> GIVEN DATA:
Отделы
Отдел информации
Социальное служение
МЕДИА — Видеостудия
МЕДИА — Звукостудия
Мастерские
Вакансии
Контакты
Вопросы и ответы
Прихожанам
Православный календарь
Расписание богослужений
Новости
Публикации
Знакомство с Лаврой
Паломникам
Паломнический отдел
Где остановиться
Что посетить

> EXERCISE PROMPT: All of the material must be written out again without any change.

> SOLUTION:
Отделы
Отдел информации
Социальное служение
МЕДИА — Видеостудия
МЕДИА — Звукостудия
Мастерские
Вакансии
Контакты
Вопросы и ответы
Прихожанам
Православный календарь
Расписание богослужений
Новости
Публикации
Знакомство с Лаврой
Паломникам
Паломнический отдел
Где остановиться
Что посетить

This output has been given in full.